As well as last season’s treble, Barca’s captain Alexia Putellas was chosen as UEFA’s best player of the year and is now also nominated, along with four teammates, for the Women’s Ballon d’Or.

“It’s a huge responsibility because we are the pioneers but it’s also nice to know that you are one of the first women to go to La Masia,” says Laura Coronado, an 18-year-old goalkeeper.

Coronado’s photo, like that of the 105 others at La Masia spread across the club’s five professional sports, now hangs in the reception of the more modern complex that took over from the original in 2011.

Gavi, the latest gem of the men’s team, arrived when he was eleven years old and continues to live there. The 19-year-old Ansu Fati is also a former resident.

“The good thing we have at this club is the mirror is very clear,” explains Markel Zubizarreta, sporting director of Barcelona Femeni. “We just have to look at the men’s side to see what we have to aim for.”

Barcelona's women's B team Spanish forward Claudia Riumallo Pineda (L) and  goalkeeper Laura Coronado pose after a training session at the La Masia Residence (Photo by Pau BARRENA / AFP)
Barcelona’s women’s B team Spanish forward Claudia Riumallo Pineda (L) and  goalkeeper Laura Coronado pose after a training session at the La Masia Residence (Photo by Pau BARRENA / AFP)
 

 From strength to strength

In the corridor heading towards the games room is another reminder: a muralon the wall in tribute to the game between Levante and Barca on November 25, 2012.

It was another win that contributed to Barca winning the title that year but also a milestone for La Masia, after Barcelona had 11 homegrown players on the pitch, not to mention the coach, the late Tito Vilanova.

At that time it was difficult to imagine how the female team could find breathing space at a club where the men’s team was so dominant — but the women’s game continues to go from strength to strength.

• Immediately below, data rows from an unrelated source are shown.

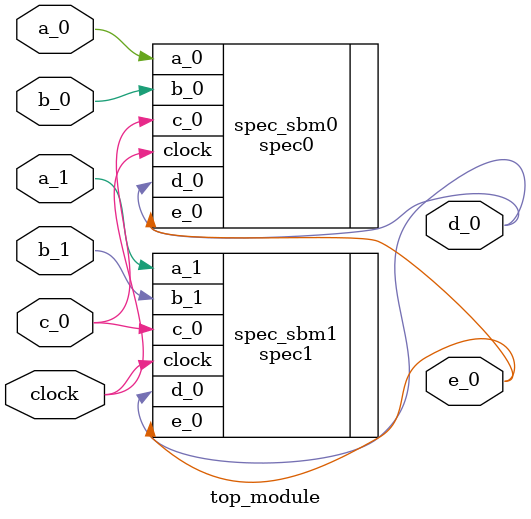
<source format=v>
module top_module(clock,b_1,b_0,a_0,a_1,c_0,d_0,e_0);
input clock,b_1,b_0,a_0,a_1,c_0;
output d_0,e_0;
spec0 spec_sbm0(.clock(clock), .a_0(a_0), .b_0(b_0), .c_0(c_0), .d_0(d_0), .e_0(e_0));
spec1 spec_sbm1(.clock(clock), .a_1(a_1), .b_1(b_1), .c_0(c_0), .e_0(e_0), .d_0(d_0));
endmodule

</source>
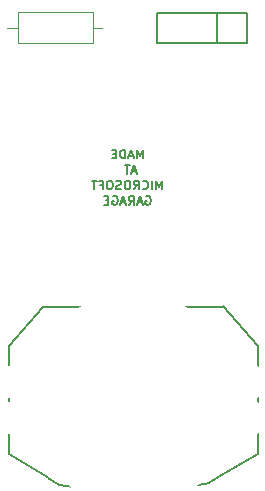
<source format=gbr>
G04 #@! TF.FileFunction,Legend,Bot*
%FSLAX46Y46*%
G04 Gerber Fmt 4.6, Leading zero omitted, Abs format (unit mm)*
G04 Created by KiCad (PCBNEW 4.0.7) date 09/18/18 22:56:12*
%MOMM*%
%LPD*%
G01*
G04 APERTURE LIST*
%ADD10C,0.100000*%
%ADD11C,0.187500*%
%ADD12C,0.150000*%
%ADD13C,0.120000*%
%ADD14C,2.686000*%
%ADD15C,18.180000*%
%ADD16R,2.200000X2.200000*%
%ADD17C,2.200000*%
%ADD18C,2.000000*%
%ADD19O,2.000000X2.000000*%
%ADD20R,1.797000X1.797000*%
%ADD21C,1.797000*%
%ADD22C,7.400000*%
G04 APERTURE END LIST*
D10*
D11*
X69357714Y-108098536D02*
X69357714Y-107348536D01*
X69107714Y-107884250D01*
X68857714Y-107348536D01*
X68857714Y-108098536D01*
X68536285Y-107884250D02*
X68179142Y-107884250D01*
X68607713Y-108098536D02*
X68357713Y-107348536D01*
X68107713Y-108098536D01*
X67857714Y-108098536D02*
X67857714Y-107348536D01*
X67679142Y-107348536D01*
X67571999Y-107384250D01*
X67500571Y-107455679D01*
X67464856Y-107527107D01*
X67429142Y-107669964D01*
X67429142Y-107777107D01*
X67464856Y-107919964D01*
X67500571Y-107991393D01*
X67571999Y-108062821D01*
X67679142Y-108098536D01*
X67857714Y-108098536D01*
X67107714Y-107705679D02*
X66857714Y-107705679D01*
X66750571Y-108098536D02*
X67107714Y-108098536D01*
X67107714Y-107348536D01*
X66750571Y-107348536D01*
X68822000Y-109196750D02*
X68464857Y-109196750D01*
X68893428Y-109411036D02*
X68643428Y-108661036D01*
X68393428Y-109411036D01*
X68250571Y-108661036D02*
X67822000Y-108661036D01*
X68036286Y-109411036D02*
X68036286Y-108661036D01*
X71000572Y-110723536D02*
X71000572Y-109973536D01*
X70750572Y-110509250D01*
X70500572Y-109973536D01*
X70500572Y-110723536D01*
X70143429Y-110723536D02*
X70143429Y-109973536D01*
X69357714Y-110652107D02*
X69393428Y-110687821D01*
X69500571Y-110723536D01*
X69572000Y-110723536D01*
X69679143Y-110687821D01*
X69750571Y-110616393D01*
X69786286Y-110544964D01*
X69822000Y-110402107D01*
X69822000Y-110294964D01*
X69786286Y-110152107D01*
X69750571Y-110080679D01*
X69679143Y-110009250D01*
X69572000Y-109973536D01*
X69500571Y-109973536D01*
X69393428Y-110009250D01*
X69357714Y-110044964D01*
X68607714Y-110723536D02*
X68857714Y-110366393D01*
X69036286Y-110723536D02*
X69036286Y-109973536D01*
X68750571Y-109973536D01*
X68679143Y-110009250D01*
X68643428Y-110044964D01*
X68607714Y-110116393D01*
X68607714Y-110223536D01*
X68643428Y-110294964D01*
X68679143Y-110330679D01*
X68750571Y-110366393D01*
X69036286Y-110366393D01*
X68143428Y-109973536D02*
X68000571Y-109973536D01*
X67929143Y-110009250D01*
X67857714Y-110080679D01*
X67822000Y-110223536D01*
X67822000Y-110473536D01*
X67857714Y-110616393D01*
X67929143Y-110687821D01*
X68000571Y-110723536D01*
X68143428Y-110723536D01*
X68214857Y-110687821D01*
X68286286Y-110616393D01*
X68322000Y-110473536D01*
X68322000Y-110223536D01*
X68286286Y-110080679D01*
X68214857Y-110009250D01*
X68143428Y-109973536D01*
X67536286Y-110687821D02*
X67429143Y-110723536D01*
X67250572Y-110723536D01*
X67179143Y-110687821D01*
X67143429Y-110652107D01*
X67107714Y-110580679D01*
X67107714Y-110509250D01*
X67143429Y-110437821D01*
X67179143Y-110402107D01*
X67250572Y-110366393D01*
X67393429Y-110330679D01*
X67464857Y-110294964D01*
X67500572Y-110259250D01*
X67536286Y-110187821D01*
X67536286Y-110116393D01*
X67500572Y-110044964D01*
X67464857Y-110009250D01*
X67393429Y-109973536D01*
X67214857Y-109973536D01*
X67107714Y-110009250D01*
X66643428Y-109973536D02*
X66500571Y-109973536D01*
X66429143Y-110009250D01*
X66357714Y-110080679D01*
X66322000Y-110223536D01*
X66322000Y-110473536D01*
X66357714Y-110616393D01*
X66429143Y-110687821D01*
X66500571Y-110723536D01*
X66643428Y-110723536D01*
X66714857Y-110687821D01*
X66786286Y-110616393D01*
X66822000Y-110473536D01*
X66822000Y-110223536D01*
X66786286Y-110080679D01*
X66714857Y-110009250D01*
X66643428Y-109973536D01*
X65750572Y-110330679D02*
X66000572Y-110330679D01*
X66000572Y-110723536D02*
X66000572Y-109973536D01*
X65643429Y-109973536D01*
X65464857Y-109973536D02*
X65036286Y-109973536D01*
X65250572Y-110723536D02*
X65250572Y-109973536D01*
X69607713Y-111321750D02*
X69679142Y-111286036D01*
X69786285Y-111286036D01*
X69893428Y-111321750D01*
X69964856Y-111393179D01*
X70000571Y-111464607D01*
X70036285Y-111607464D01*
X70036285Y-111714607D01*
X70000571Y-111857464D01*
X69964856Y-111928893D01*
X69893428Y-112000321D01*
X69786285Y-112036036D01*
X69714856Y-112036036D01*
X69607713Y-112000321D01*
X69571999Y-111964607D01*
X69571999Y-111714607D01*
X69714856Y-111714607D01*
X69286285Y-111821750D02*
X68929142Y-111821750D01*
X69357713Y-112036036D02*
X69107713Y-111286036D01*
X68857713Y-112036036D01*
X68179142Y-112036036D02*
X68429142Y-111678893D01*
X68607714Y-112036036D02*
X68607714Y-111286036D01*
X68321999Y-111286036D01*
X68250571Y-111321750D01*
X68214856Y-111357464D01*
X68179142Y-111428893D01*
X68179142Y-111536036D01*
X68214856Y-111607464D01*
X68250571Y-111643179D01*
X68321999Y-111678893D01*
X68607714Y-111678893D01*
X67893428Y-111821750D02*
X67536285Y-111821750D01*
X67964856Y-112036036D02*
X67714856Y-111286036D01*
X67464856Y-112036036D01*
X66821999Y-111321750D02*
X66893428Y-111286036D01*
X67000571Y-111286036D01*
X67107714Y-111321750D01*
X67179142Y-111393179D01*
X67214857Y-111464607D01*
X67250571Y-111607464D01*
X67250571Y-111714607D01*
X67214857Y-111857464D01*
X67179142Y-111928893D01*
X67107714Y-112000321D01*
X67000571Y-112036036D01*
X66929142Y-112036036D01*
X66821999Y-112000321D01*
X66786285Y-111964607D01*
X66786285Y-111714607D01*
X66929142Y-111714607D01*
X66464857Y-111643179D02*
X66214857Y-111643179D01*
X66107714Y-112036036D02*
X66464857Y-112036036D01*
X66464857Y-111286036D01*
X66107714Y-111286036D01*
D12*
X75755500Y-135064500D02*
X79121000Y-133096000D01*
X61404500Y-135191500D02*
X58039000Y-133096000D01*
X75780900Y-135064500D02*
G75*
G02X72097900Y-134937500I-1778000J1905000D01*
G01*
X65074800Y-135064500D02*
G75*
G02X61391800Y-135191500I-1905000J1778000D01*
G01*
X65024000Y-135064500D02*
G75*
G02X72136000Y-134937500I3619500J-3492500D01*
G01*
X60960000Y-120650000D02*
X58039000Y-124015500D01*
X79121000Y-123952000D02*
X76136500Y-120586500D01*
X76200000Y-120650000D02*
X60960000Y-120650000D01*
X79121000Y-133096000D02*
X79121000Y-123952000D01*
X58039000Y-133096000D02*
X58039000Y-123952000D01*
D13*
X65186000Y-95718000D02*
X65186000Y-98338000D01*
X65186000Y-98338000D02*
X58766000Y-98338000D01*
X58766000Y-98338000D02*
X58766000Y-95718000D01*
X58766000Y-95718000D02*
X65186000Y-95718000D01*
X66076000Y-97028000D02*
X65186000Y-97028000D01*
X57876000Y-97028000D02*
X58766000Y-97028000D01*
D12*
X78232000Y-98298000D02*
X78232000Y-95758000D01*
X78232000Y-95758000D02*
X70612000Y-95758000D01*
X70612000Y-95758000D02*
X70612000Y-98298000D01*
X70612000Y-98298000D02*
X78232000Y-98298000D01*
X75692000Y-95758000D02*
X75692000Y-98298000D01*
%LPC*%
D14*
X78994000Y-130048000D03*
X58166000Y-130048000D03*
X78994000Y-127000000D03*
X58166000Y-127000000D03*
D15*
X68580000Y-128524000D03*
D16*
X61214000Y-103124000D03*
D17*
X61214000Y-105664000D03*
D16*
X74168000Y-102870000D03*
D17*
X74168000Y-105410000D03*
D18*
X67056000Y-97028000D03*
D19*
X56896000Y-97028000D03*
D20*
X76962000Y-97028000D03*
D21*
X74422000Y-97028000D03*
X71882000Y-97028000D03*
D22*
X67310000Y-89408000D03*
M02*

</source>
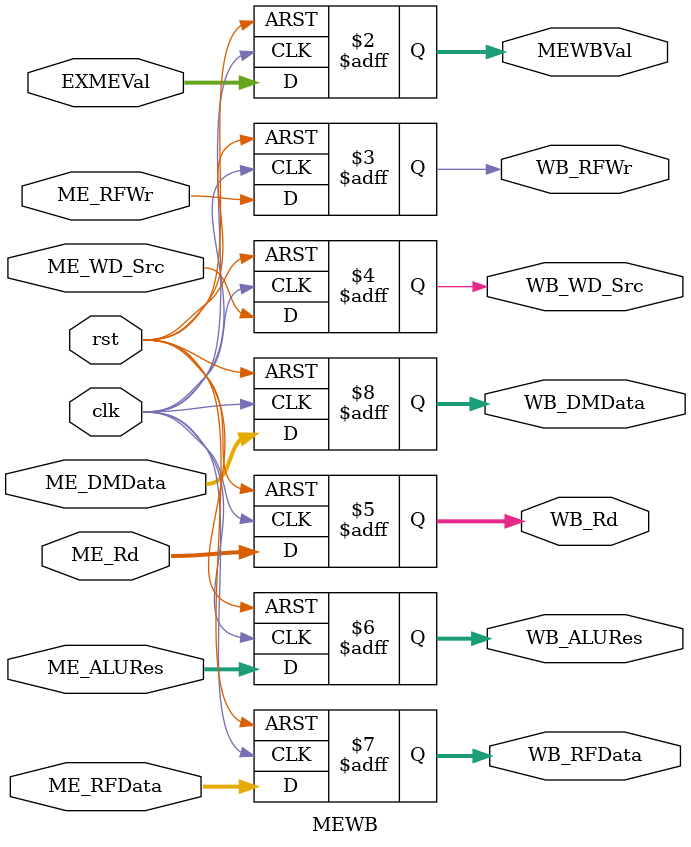
<source format=v>
module MEWB(clk, rst, MEWBVal, EXMEVal,
 ME_RFWr, ME_Rd, ME_WD_Src, ME_ALURes, ME_RFData, ME_DMData,
 WB_RFWr, WB_Rd, WB_WD_Src, WB_ALURes, WB_RFData, WB_DMData
);
  input clk, rst;
  input [63:0] EXMEVal;
  input ME_RFWr, ME_WD_Src;
  input [4:0] ME_Rd;
  input [31:0] ME_ALURes, ME_RFData, ME_DMData;
  //
  output reg [63:0] MEWBVal;
  output reg WB_RFWr, WB_WD_Src;
  output reg [4:0] WB_Rd;
  output reg [31:0] WB_ALURes, WB_RFData, WB_DMData;
  //
  always @(posedge clk, posedge rst)
  begin
    if (rst)
      begin
        MEWBVal <= 0;
        WB_RFWr <= 0;
        WB_Rd   <= 0;
        WB_WD_Src <= 0;
        WB_ALURes <= 0;
        WB_RFData <= 0;
        WB_DMData <= 0;
      end
    else
      begin
        MEWBVal <= EXMEVal[63:0];
        WB_RFWr <= ME_RFWr;
        WB_Rd   <= ME_Rd;
        WB_WD_Src <= ME_WD_Src;
        WB_ALURes <= ME_ALURes;
        WB_RFData <= ME_RFData;
        WB_DMData <= ME_DMData;
      end
  end
endmodule
</source>
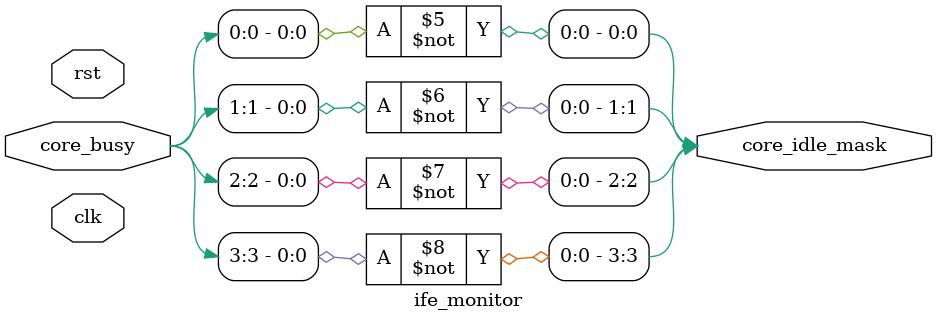
<source format=sv>
`ifndef IFE_MONITOR_SV
`define IFE_MONITOR_SV

module ife_monitor #(
  parameter int NUM_CORES = 4
)(
  input  logic clk,
  input  logic rst,

  input  logic [NUM_CORES-1:0] core_busy,
  output logic [NUM_CORES-1:0] core_idle_mask
);

  always_comb begin
    for (int i = 0; i < NUM_CORES; i++) begin
      core_idle_mask[i] = ~core_busy[i]; // núcleo disponível se não estiver ocupado
    end
  end

endmodule

`endif

</source>
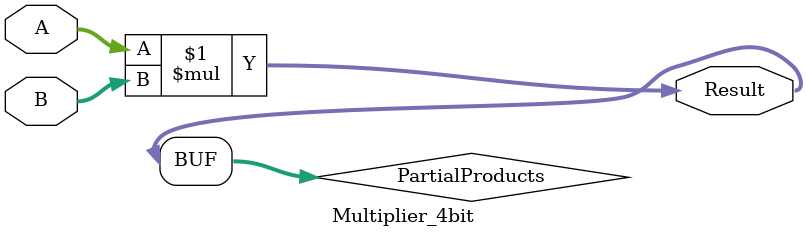
<source format=v>

module Multiplier_4bit #(parameter BIT_WIDTH = 4) (
    input wire [BIT_WIDTH-1:0] A, // N-bit input A
    input wire [BIT_WIDTH-1:0] B, // N-bit input B
    output reg [2*BIT_WIDTH-1:0] Result // 2N-bit output (multiplication result)
);
    wire [2*BIT_WIDTH-1:0] PartialProducts; // Partial products
    
    // Generate partial products
    assign PartialProducts = A * B;
    
    // Generate the final result
    always @(*) begin
        Result = PartialProducts;
    end
endmodule // Multiplier_4bit

</source>
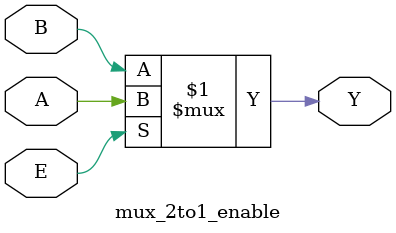
<source format=v>
module mux_2to1_enable (
  input A,
  input B,
  input E,
  output Y
);

  assign Y = E ? A : B;

endmodule
</source>
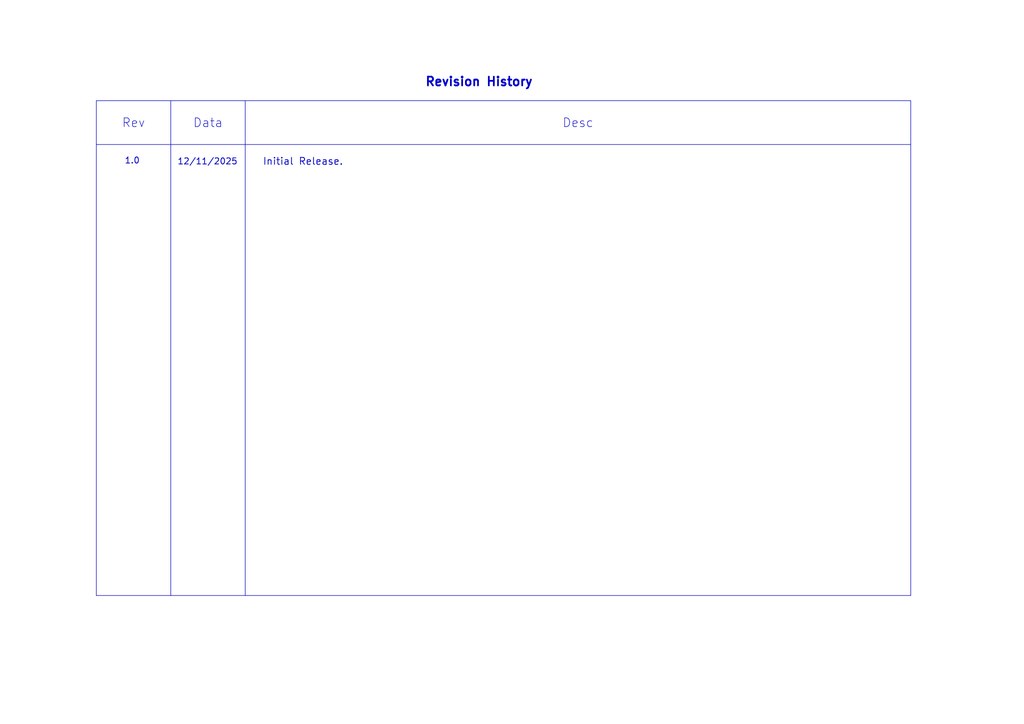
<source format=kicad_sch>
(kicad_sch
	(version 20250114)
	(generator "eeschema")
	(generator_version "9.0")
	(uuid "ab1918d7-2bbe-487f-aa5b-051eab251b31")
	(paper "A4")
	(title_block
		(title "Revision History")
		(rev "v1.0")
		(company "RICKY")
	)
	(lib_symbols)
	(text "1.0"
		(exclude_from_sim no)
		(at 38.354 46.736 0)
		(effects
			(font
				(size 1.778 1.778)
				(thickness 0.2223)
			)
		)
		(uuid "3c2bed2e-414d-49da-bdc9-060341942377")
	)
	(text "Revision History"
		(exclude_from_sim no)
		(at 138.938 23.876 0)
		(effects
			(font
				(size 2.54 2.54)
				(thickness 0.508)
				(bold yes)
			)
		)
		(uuid "8b751052-c802-4aee-ab06-ca3c82116f51")
	)
	(text "12/11/2025"
		(exclude_from_sim no)
		(at 60.198 46.99 0)
		(effects
			(font
				(size 1.778 1.778)
				(thickness 0.2223)
			)
		)
		(uuid "95b73383-c450-4301-a942-dfb8ed20560f")
	)
	(text "Initial Release."
		(exclude_from_sim no)
		(at 87.884 46.99 0)
		(effects
			(font
				(size 2.032 2.032)
				(thickness 0.2223)
			)
		)
		(uuid "fffdeb18-f7c5-448f-9de0-f0d4636edd21")
	)
	(table
		(column_count 3)
		(border
			(external yes)
			(header yes)
			(stroke
				(width 0)
				(type solid)
			)
		)
		(separators
			(rows yes)
			(cols yes)
			(stroke
				(width 0)
				(type solid)
			)
		)
		(column_widths 21.59 21.59 193.04)
		(row_heights 12.7 130.81)
		(cells
			(table_cell "Rev"
				(exclude_from_sim no)
				(at 27.94 29.21 0)
				(size 21.59 12.7)
				(margins 0.9525 0.9525 0.9525 0.9525)
				(span 1 1)
				(fill
					(type none)
				)
				(effects
					(font
						(size 2.54 2.54)
					)
				)
				(uuid "6db4ec4f-9c58-4cfa-b444-1198f628aefe")
			)
			(table_cell "Data"
				(exclude_from_sim no)
				(at 49.53 29.21 0)
				(size 21.59 12.7)
				(margins 0.9525 0.9525 0.9525 0.9525)
				(span 1 1)
				(fill
					(type none)
				)
				(effects
					(font
						(size 2.54 2.54)
					)
				)
				(uuid "7226be4b-0be3-4b0a-8832-73eeab5dcfbf")
			)
			(table_cell "Desc"
				(exclude_from_sim no)
				(at 71.12 29.21 0)
				(size 193.04 12.7)
				(margins 0.9525 0.9525 0.9525 0.9525)
				(span 1 1)
				(fill
					(type none)
				)
				(effects
					(font
						(size 2.54 2.54)
					)
				)
				(uuid "81059d9a-e193-4a05-8377-946bf92d5e25")
			)
			(table_cell ""
				(exclude_from_sim no)
				(at 27.94 41.91 0)
				(size 21.59 130.81)
				(margins 0.9525 0.9525 0.9525 0.9525)
				(span 1 1)
				(fill
					(type none)
				)
				(effects
					(font
						(size 1.27 1.27)
					)
					(justify left top)
				)
				(uuid "c4342c7d-b5dc-491a-ab8d-c9749dd10a2c")
			)
			(table_cell ""
				(exclude_from_sim no)
				(at 49.53 41.91 0)
				(size 21.59 130.81)
				(margins 0.9525 0.9525 0.9525 0.9525)
				(span 1 1)
				(fill
					(type none)
				)
				(effects
					(font
						(size 1.27 1.27)
					)
					(justify left top)
				)
				(uuid "1b022e26-d81d-479e-8701-c23e6a8652af")
			)
			(table_cell ""
				(exclude_from_sim no)
				(at 71.12 41.91 0)
				(size 193.04 130.81)
				(margins 0.9525 0.9525 0.9525 0.9525)
				(span 1 1)
				(fill
					(type none)
				)
				(effects
					(font
						(size 1.27 1.27)
					)
					(justify left top)
				)
				(uuid "a4f19740-9f9b-4c0c-9fcd-c450a0af8702")
			)
		)
	)
)

</source>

In 2020, there were 77,400 licensed female players in Spain, 7.2 percent of all the federated footballers, according to statistics from the Ministry of Sports.

It is still a small figure, but a clear improvement from 2011, when there were only 36,200, 4.3 percent of the total.

“There are many things that are still missing, such as professionalisation in the League,” says Coronado.

“We know the salaries are not going to be equal, but we would like to be able to live more comfortably from football, and that’s what we’re fighting for.”

Spain’s Ministry for Sport approved the professionalisation of La Liga Femenina in June but negotiations to see it through are proving complicated.

Barcelona’s women’s B team players attend a training session at the La Masia youth academy. Photo: Pau Barrena/AFP
 

For all

Like many of her generation, Barca defender Jana Fernández started out playing with boys.

At six years old, she convinced her parents to let her join her local team and, now 19, she has already won the treble. But the road has not been easy.

“I try to remind the girls who are at La Masia now to take advantage as much as possible because I would have loved to be here,” explains Fernández, who combines professional football with a career in advertising.

Women’s sport has taken a big leap in recent years, but there is still work to do.

“We want to fight to get more and more for those playing now,” says Fernández. “And for those that are still to come.”